Honeypot technique and devices
The honeypot technique is one in which you offer something to an attacker that seems to be of value, but is really just a decoy that can report tampering to you. The decoy can look like a file server, a particular port on a particular machine, a workstation, or any other thing that you’d like to dress it up as. There are a few companies out there who will sell you a piece of hardware that’s attached to your network that looks like one of the devices on your network, but has some kind of reporting or logging features to let you know when someone has tampered with it.
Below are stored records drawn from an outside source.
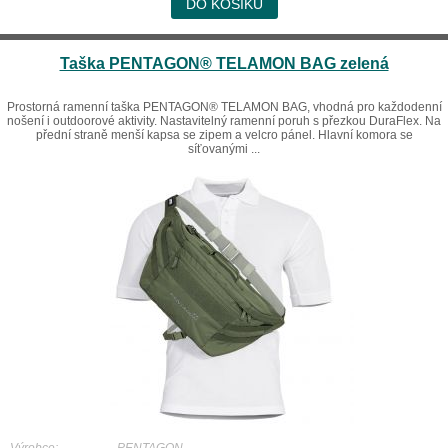
DO KOŠÍKU
Taška PENTAGON® TELAMON BAG zelená
Prostorná ramenní taška PENTAGON® TELAMON BAG, vhodná pro každodenní
nošení i outdoorové aktivity. Nastavitelný ramenní poruh s přezkou DuraFlex. Na
přední straně menší kapsa se zipem a velcro pánel. Hlavní komora se
síťovanými ...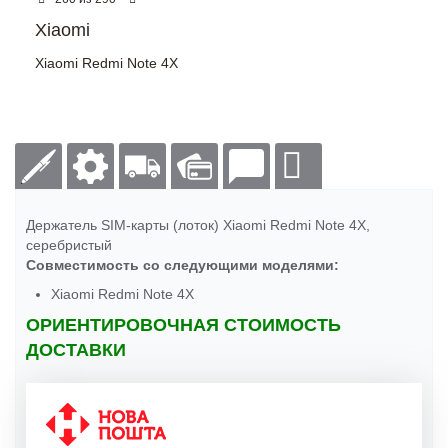
Xiaomi
Xiaomi Redmi Note 4X
Держатель SIM-карты (лоток) Xiaomi Redmi Note 4X,
серебристый
Совместимость со следующими моделями:
Xiaomi Redmi Note 4X
ОРИЕНТИРОВОЧНАЯ СТОИМОСТЬ
ДОСТАВКИ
Those devices are just tiny workstations themselves, devices that run an operating system, logging and reporting software, and nothing else. Your best bet may be to set up your own virtualized workstation or server, which does nothing besides sit there and wait to be tampered with… then report when it has been tampered with. If you have unused resources on a machine that’s already running, you can set that system up to run multiple honeypots, like reporting login attempts, connection attempts, etc. If someone attempts to connect with it, or copy data out of it, you can be alerted that malicious behavior is taking place and put a stop to it.
When do you need a honeypot?
Honeypot detection techniques can be used on your network to notify you of a breach of the highest severity. Since they detect malicious behavior that is already on your network, they are a reactive security measure that lets you know that you’ve already been compromised (as opposed to a proactive measure that would try to prevent the breach in the first place). If someone tampers with a honeypot that you’ve set up, you know that it’s time to take dramatic action to tighten up your network.
If an attacker (from outside of your organization) has made it that far, they’ve evaded the rest of your defenses and are able to connect to your network and they’re likely surveilling the network and looking for targets. While a modern EDR or firewall system will be able to find, for example, a spike in network activity that indicates your data is being exfiltrated, a honeypot can alert you that someone was looking for data in places they shouldn’t, before that point. For instance, effective honeypot alerts can mitigate a ransomware breach by sending an alert before the attacker can even copy or encrypt your data, simply because they’ve stumbled across a decoy file share while canvassing your network.
Honeypots are a great tool to implement on your network as a high-priority alert about what’s happening on your network. Once they’re implemented, they (ideally) require no attention until something goes wrong; but once they do, it signals that there is an urgent matter to attend to. As part of your overall security strategy, they can be a very valuable resource in protecting your data and stopping malicious behavior.